O Brasil tem a segunda menor corrente de comércio dentre 141 países que tiveram o dado divulgado pela Organização das Nações Unidas (ONU). A entidade mede o tamanho da corrente de comércio – a soma das importações e exportações – em relação ao Produto Interno Bruto (PIB).
Na classificação em ordem crescente da corrente de comércio em 2017, o Brasil ficou em segundo, com relação de 24,1% do PIB, atrás do Sudão, com 21,5%, e seguido por Argentina e Paquistão, com 25% e 25,8%, respectivamente. Para representantes de entidades de classe, o dado mostra a necessidade de que o próximo governo estabeleça uma política de Estado na área de comércio exterior.
O dado mostra o quão ainda é fechada a economia brasileira, diz José Augusto de Castro, presidente da Associação de Comércio Exterior do Brasil (AEB). Para ele, mudar isso requer o estabelecimento de uma política de Estado para o comércio exterior. “Hoje não existe uma política no setor externo. Se ela existir, o Mdic [Ministério da Indústria, Comércio Exterior e Serviços], por exemplo, passa a ter força para criar uma diretriz aos órgãos dos demais ministérios. Hoje esses órgãos atuam de forma descoordenada, com exigências que criam burocracia”, diz ele. “É preciso também estabelecer metas que envolvam todos os órgãos.”
Leia mais:
Fabio Giambiagi: “Está na hora de encarar o desafio fiscal que temos pela frente”

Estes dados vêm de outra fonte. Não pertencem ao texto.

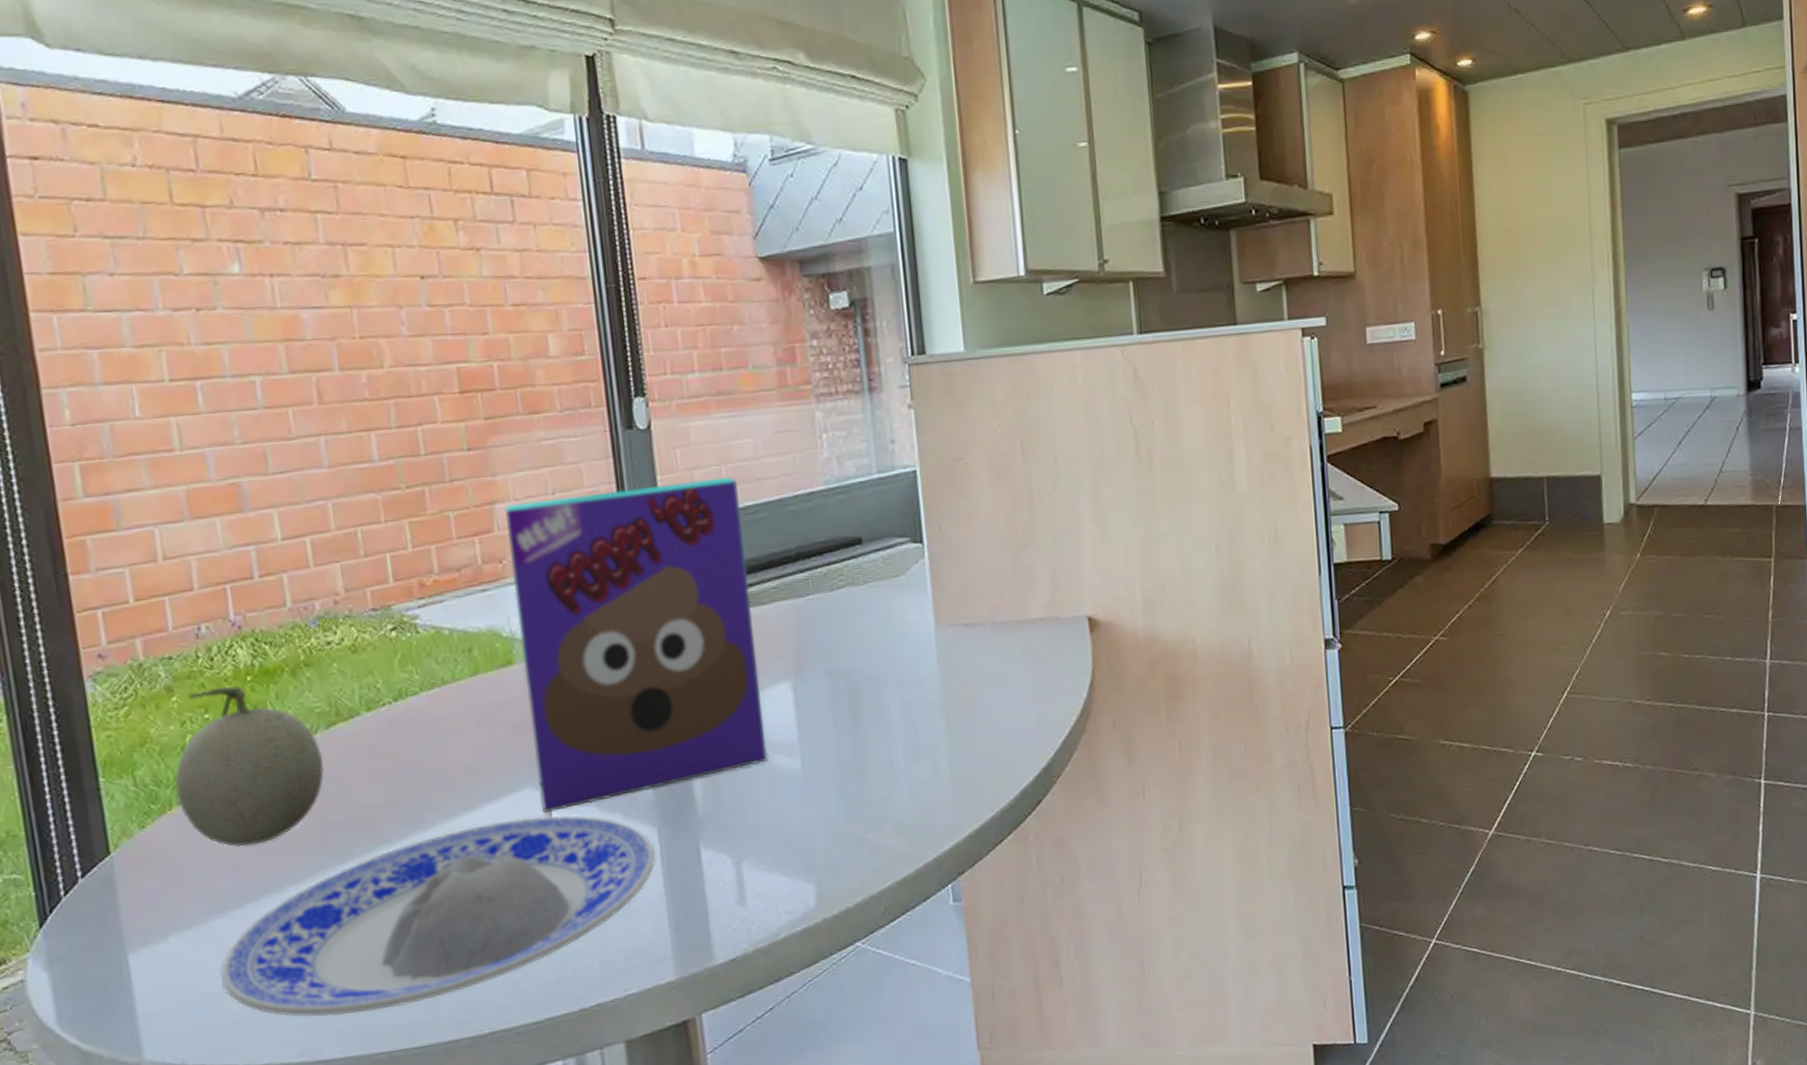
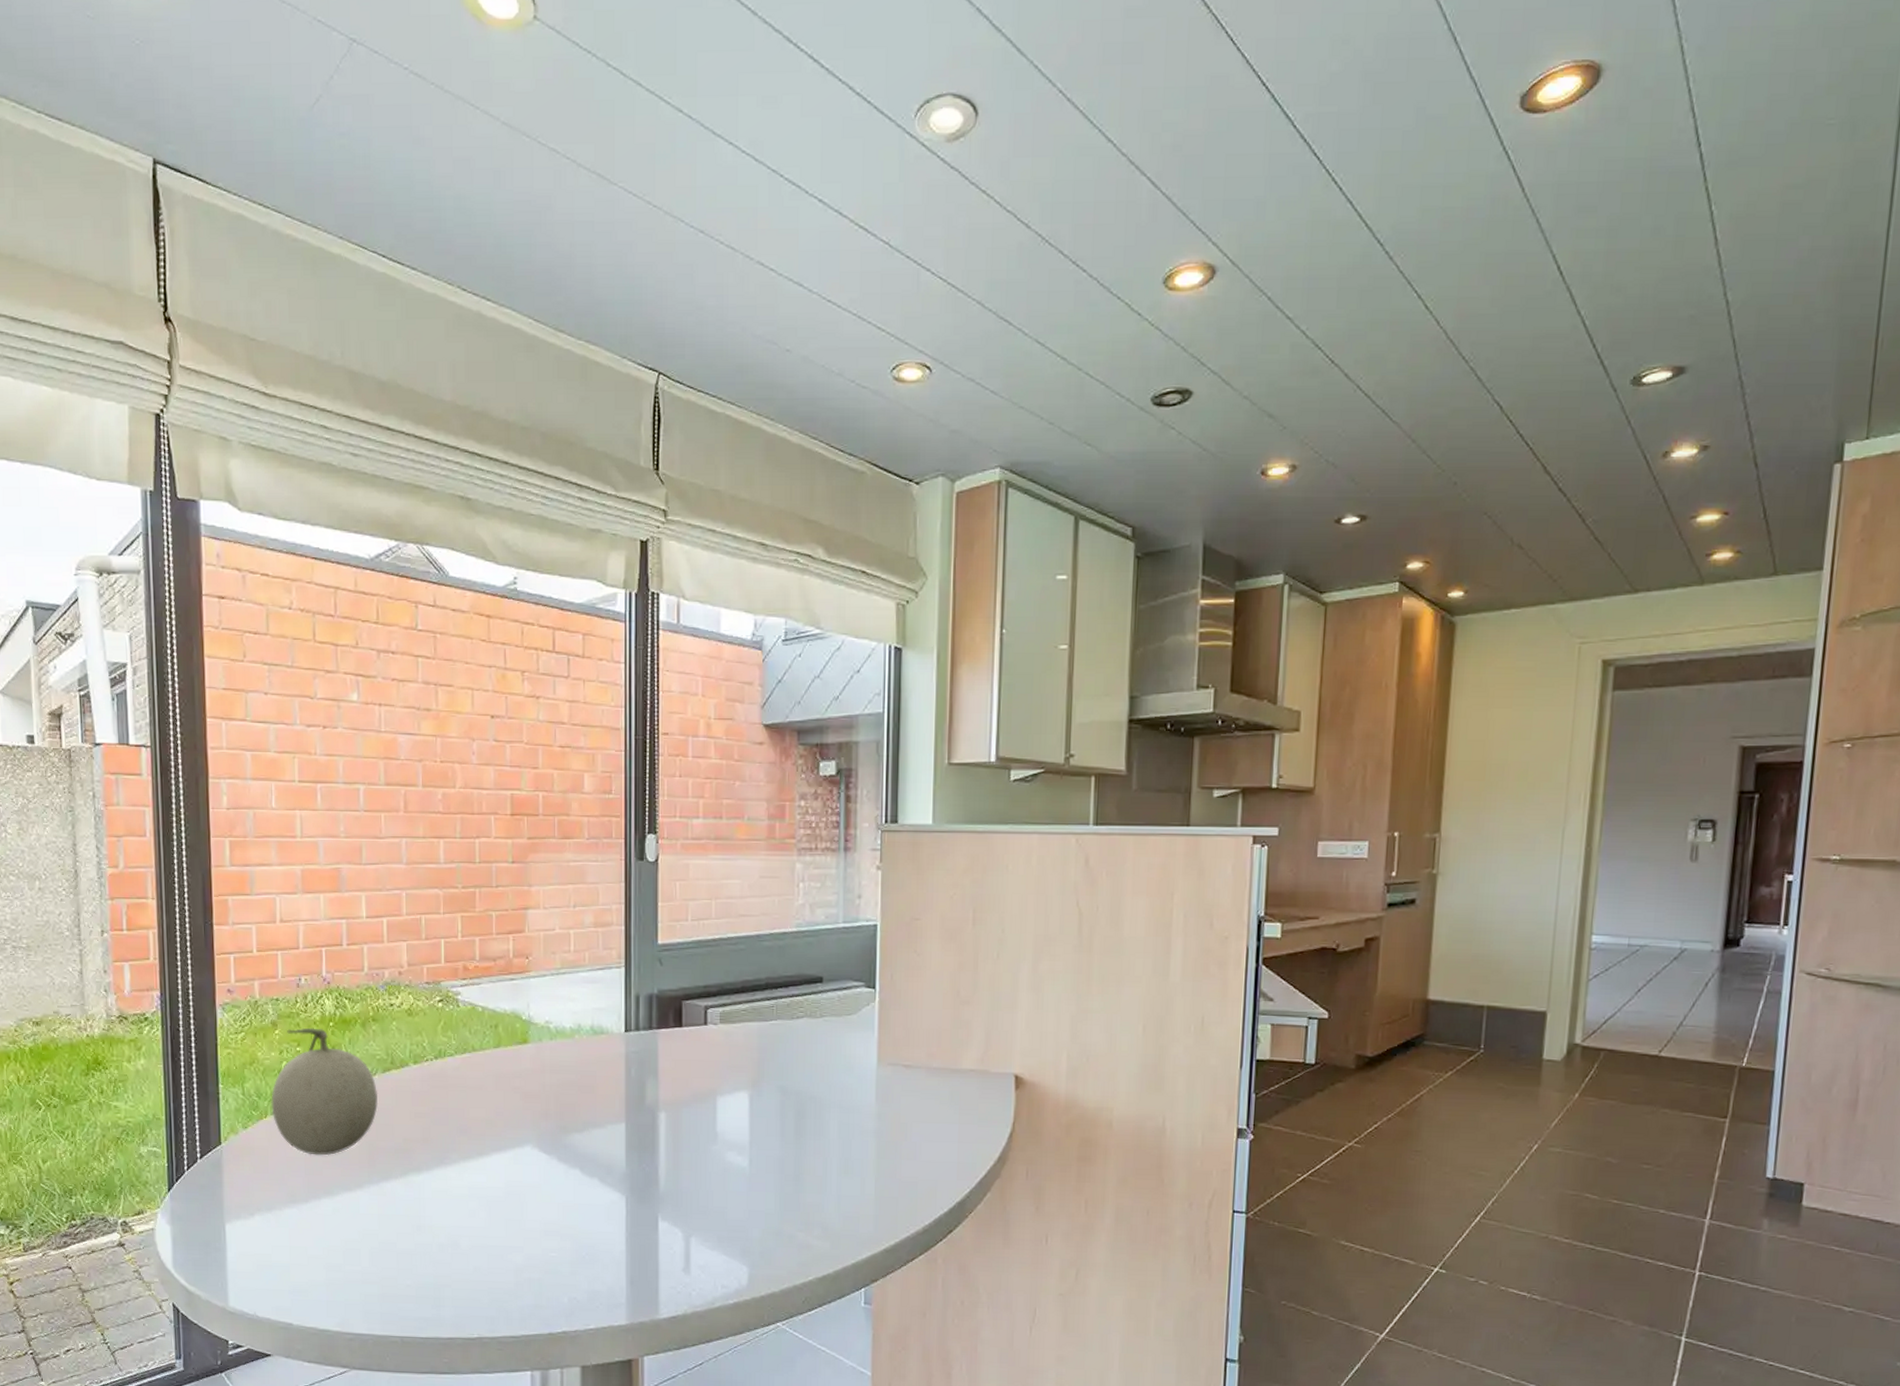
plate: present [220,815,657,1017] -> none [288,1169,622,1303]
cereal box: present [504,476,768,813] -> none [534,910,723,1168]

Jorge Gerdau e Claudio Gastal: Importância da economia digital para o Brasil
Marcos Cintra: Pensamento tributário parou no tempo
Isso, diz Castro, ajudaria a criar uma cultura voltada ao comércio exterior entre as empresas. “As empresas brasileiras em sua maioria produzem para o mercado doméstico. Com exceção de poucas, elas só olham para fora quando há crise no Brasil.”
“O dado da ONU mostra uma anomalia”, diz José Pio Borges, presidente do Centro Brasileiro de Relações Internacionais (Cebri). Ele defende uma mudança na política comercial brasileira, com medidas de liberalização do comércio que aumentariam a eficiência da economia, com melhora na produtividade e na competitividade.

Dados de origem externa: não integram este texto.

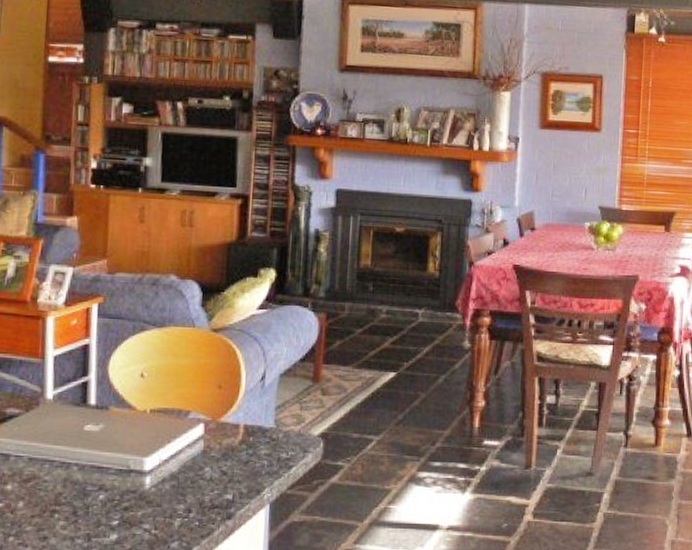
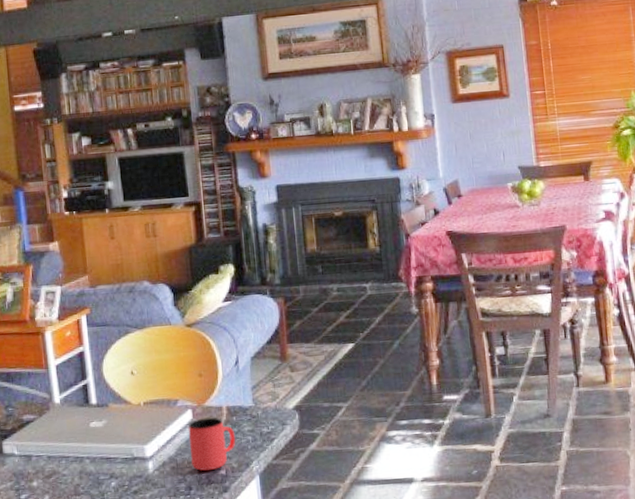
cup: none [195,434,250,493] -> present [188,417,236,471]

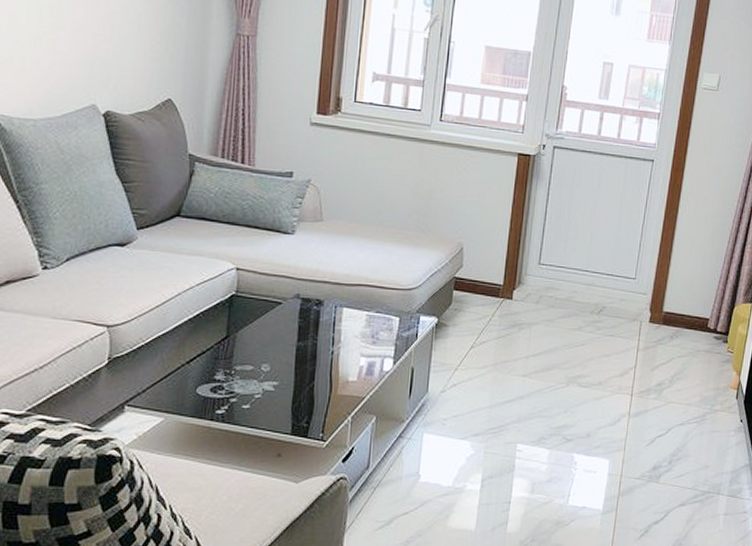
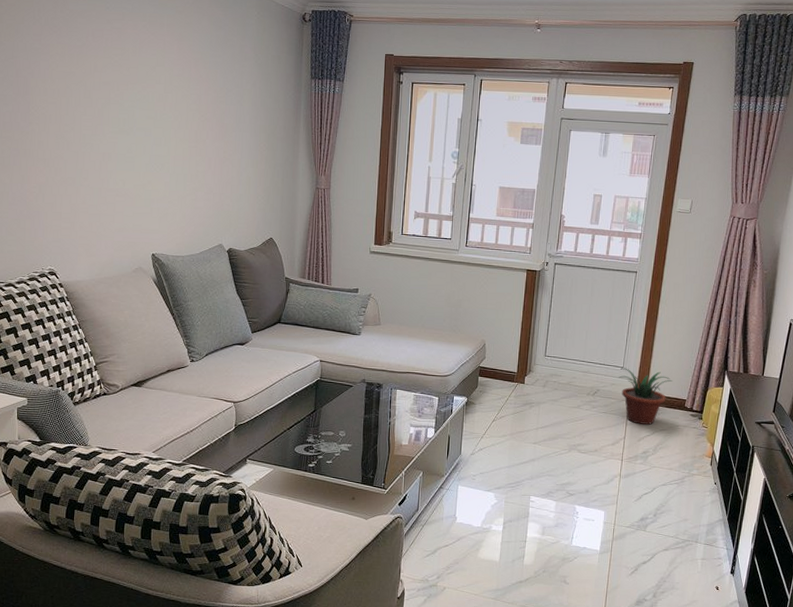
potted plant: none [629,279,693,350] -> present [618,368,672,425]

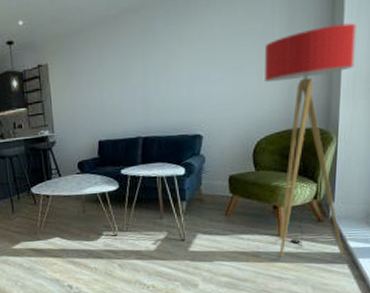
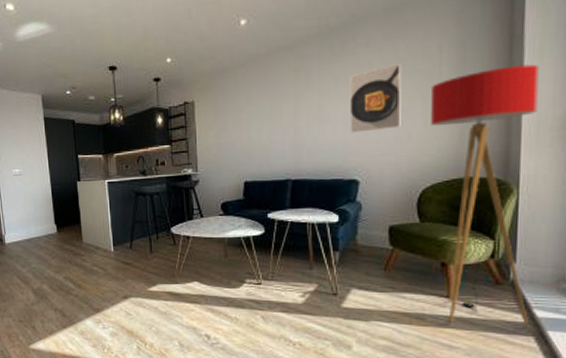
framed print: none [193,24,239,91] -> present [349,64,402,133]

O Cebri defende uma reforma das tarifas de importação como elemento central para um política de abertura comercial. A reforma, defende a entidade, daria maior racionalidade à estrutura de proteção da indústria. A mudança seria anunciada com antecedência e implementada gradualmente no decorrer de quatro anos. Ou seja, no período de um mandato presidencial. A proposta de reforma faz parte das sugestões para uma política de comércio exterior que o Cebri tem apresentado às equipes econômicas dos principais candidatos à Presidência, diz Borges.
A proposta do Cebri para a reforma inclui redução de tarifas de importação, com alíquota máxima de 15%, simplificação da estrutura de cobrança, redução de custo das importações de bens de capital e intermediários com impactos relevantes na produtividade.
Borges diz que há mais de 20 anos o Brasil aguarda um processo de abertura comercial com redução de tarifas condicionado a uma abertura multilateral, por meio da Organização Mundial do Comércio (OMC). “E todos nós sabemos o que está acontecendo com a OMC, sobretudo com Trump [Donald Trump, presidente dos Estados Unidos] se posicionando contra. O argumento de multilateralismo virou um álibi de setores protecionistas que não querem a abertura. Eles dizem que a abertura não pode ser orquestrada enquanto os acordos multilaterais não andarem. Isso não acontecerá nunca, e os maiores prejudicados somos nós mesmos.”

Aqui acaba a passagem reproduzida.